Nóż jest wykonany tak, aby wygodnie było go naciskać tylko jednym kciukiem - to znaczy nie z całej siły. Jest to znacznie bezpieczniejsze dla dziecka - nawet w porównaniu z używanymi obecnie instrumentami, ponieważ czasami istnieje ryzyko uszkodzenia głowy dziecka podczas ich używania.

Wśród artefaktów jest wiele innych przedmiotów wyraźnie używanych do celów medycznych. Niewielkie gabaryty wyróżniają się niezwykłą doskonałością form.

Znany badacz znalezisk archeologicznych, profesor Klaus Dona z Austrii, kierował badaniami tych instrumentów w Wiedniu. W wielu artykułach zauważył, że zostały one dokładnie przeanalizowane przez najlepszych światowych ekspertów.

Wnioski były jednomyślne: nikt nie mógł zrozumieć, jak powstały te przedmioty, ale wszyscy zgodzili się, że dziś nie można zrobić tak doskonałych instrumentów z tego samego materiału. Pasują do każdej dłoni - zostały wykonane z taką precyzją.

Lidytowe instrumenty medyczne

Image
Image

Tysiące lat temu

Do jakiego okresu należy dysk genetyczny i instrumenty medyczne z lizytu?

Badania geologiczne przeprowadzone na National University of Columbia wykazały, że należą one do ery prehistorycznej i praktycznie wykluczona jest możliwość fałszowania tych artefaktów.

Ponieważ występują w Kolumbii (lub, co nie jest wykluczone, w Ekwadorze) i nie należą do żadnej z istniejących kultur prekolumbijskich w Ameryce Południowej, naukowcy określają ich wiek na co najmniej sześć tysięcy lat.

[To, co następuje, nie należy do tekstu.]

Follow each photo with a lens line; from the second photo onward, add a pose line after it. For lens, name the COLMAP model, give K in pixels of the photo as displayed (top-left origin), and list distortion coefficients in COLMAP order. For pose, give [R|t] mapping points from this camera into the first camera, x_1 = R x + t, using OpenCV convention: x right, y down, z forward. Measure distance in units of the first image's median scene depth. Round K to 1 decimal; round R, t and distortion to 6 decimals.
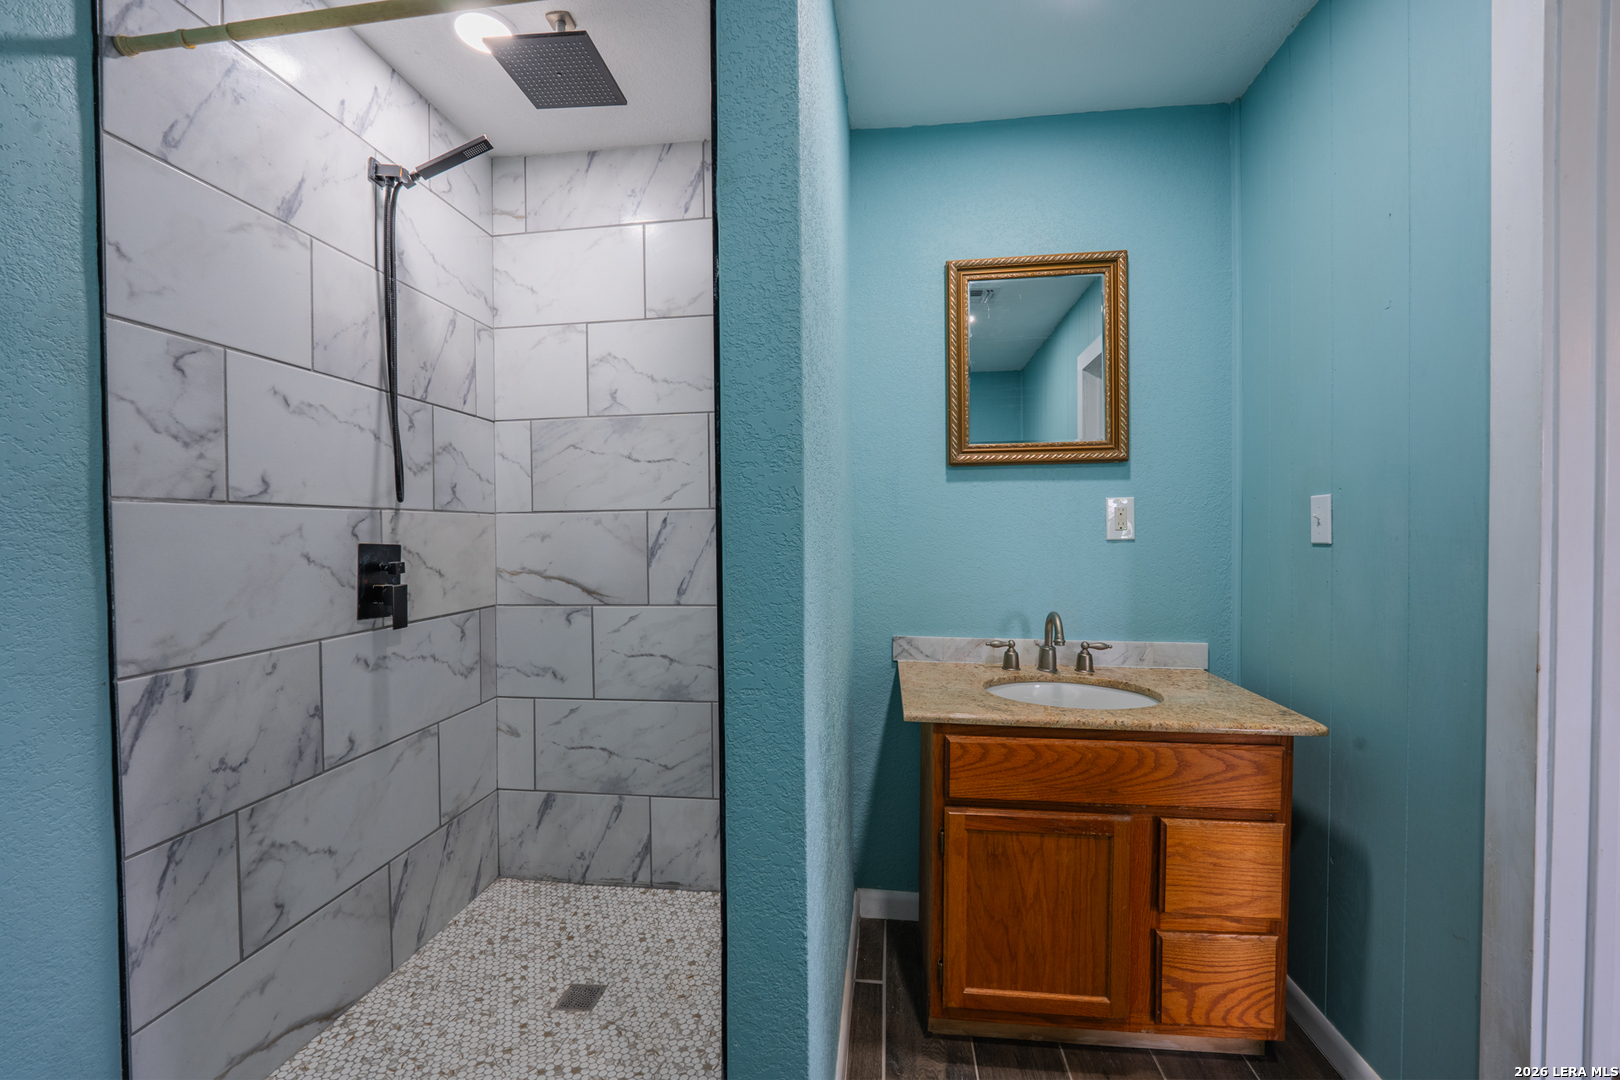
lens RADIAL K [[654.6, 0, 810.0], [0, 654.6, 540.0], [0, 0, 1]] dist [-0.003466, -0.000863]
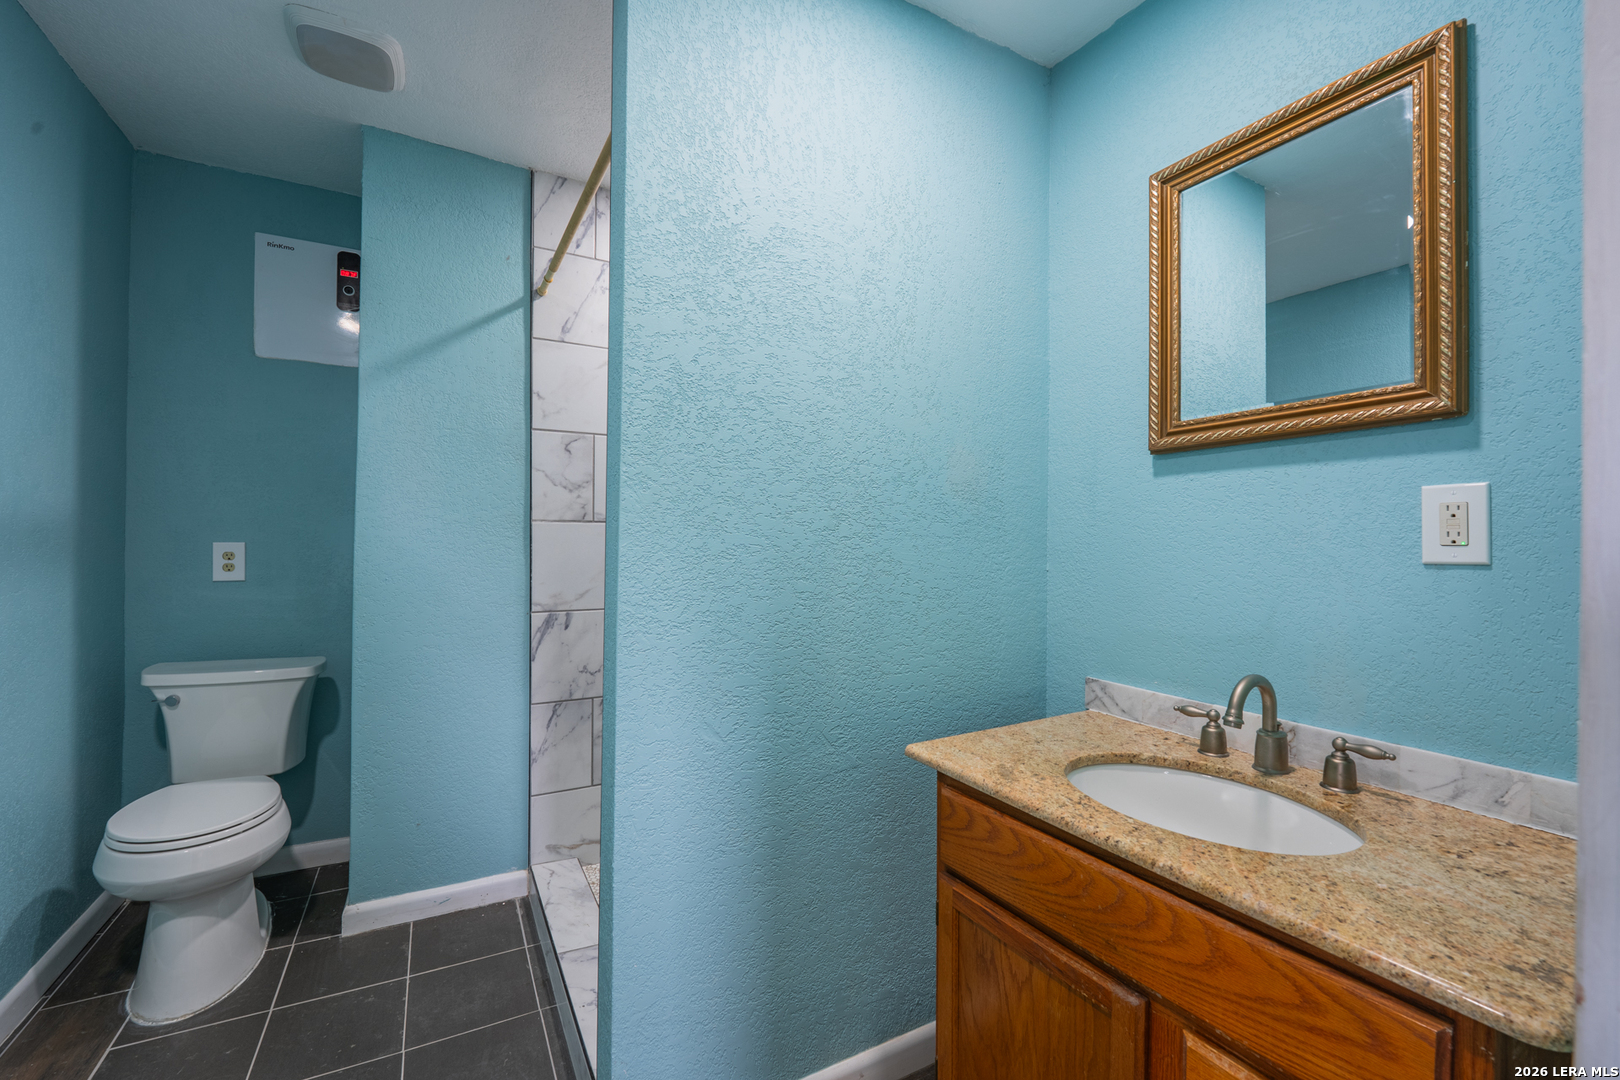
lens RADIAL K [[660.4, 0, 805.4], [0, 660.4, 542.5], [0, 0, 1]] dist [0.000904, -0.007037]
pose [[0.596463, 0.008772, -0.802593, 0.812263], [-0.022892, 0.999719, -0.006086, -0.003416], [0.802314, 0.022003, 0.596497, 0.363872]]
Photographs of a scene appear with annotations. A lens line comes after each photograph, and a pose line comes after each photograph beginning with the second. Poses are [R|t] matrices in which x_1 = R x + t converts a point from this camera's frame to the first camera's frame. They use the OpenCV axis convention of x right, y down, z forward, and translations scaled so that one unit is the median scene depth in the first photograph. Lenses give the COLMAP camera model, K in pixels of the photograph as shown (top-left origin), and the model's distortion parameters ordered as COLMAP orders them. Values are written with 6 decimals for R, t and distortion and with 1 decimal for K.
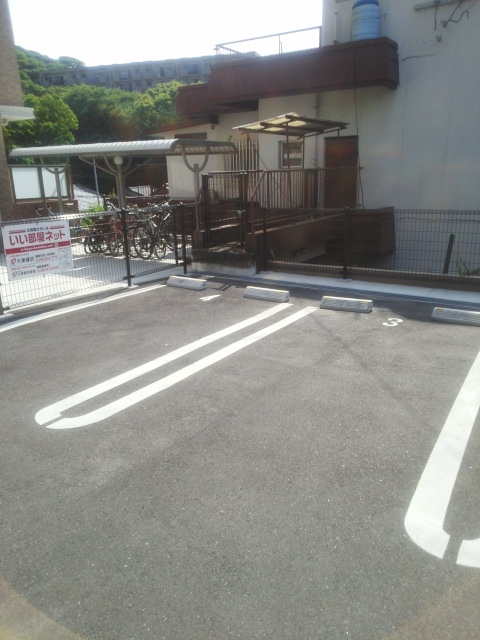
lens RADIAL K [[511.8, 0, 240.0], [0, 511.8, 321.0], [0, 0, 1]] dist [0.002900, 0.001357]
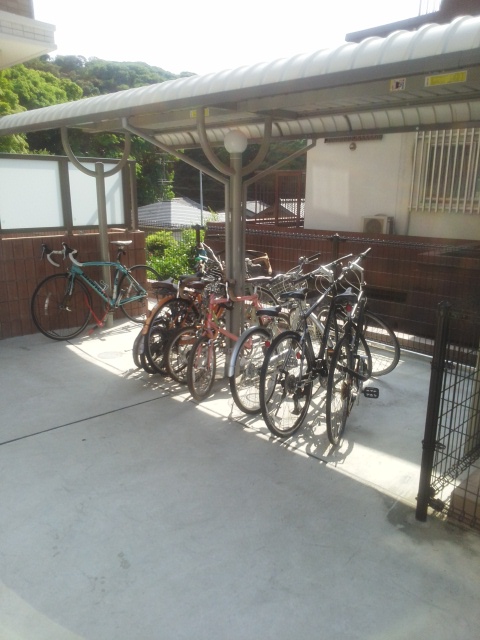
lens RADIAL K [[511.8, 0, 240.2], [0, 511.8, 320.1], [0, 0, 1]] dist [0.002900, 0.001357]
pose [[0.979883, 0.076763, -0.184222, -0.140531], [-0.082305, 0.996350, -0.022618, -0.159275], [0.181813, 0.037325, 0.982624, 0.576343]]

Jak dotąd nikt nie jest w stanie wyjaśnić, jaką technologię wykorzystano do wykonania takich przedmiotów. Ale na podstawie badania tych odkryć możemy stwierdzić: wszystkie one należą do wysoko rozwiniętej cywilizacji z przeszłości, której nie znamy, o której istnieniu oficjalna nauka nie może jeszcze nic powiedzieć.

I wcale nie jest wykluczone, że sekrety genetyki są zaszyfrowane w dysku embrionalnym, którego współcześni naukowcy jeszcze nie odkryli.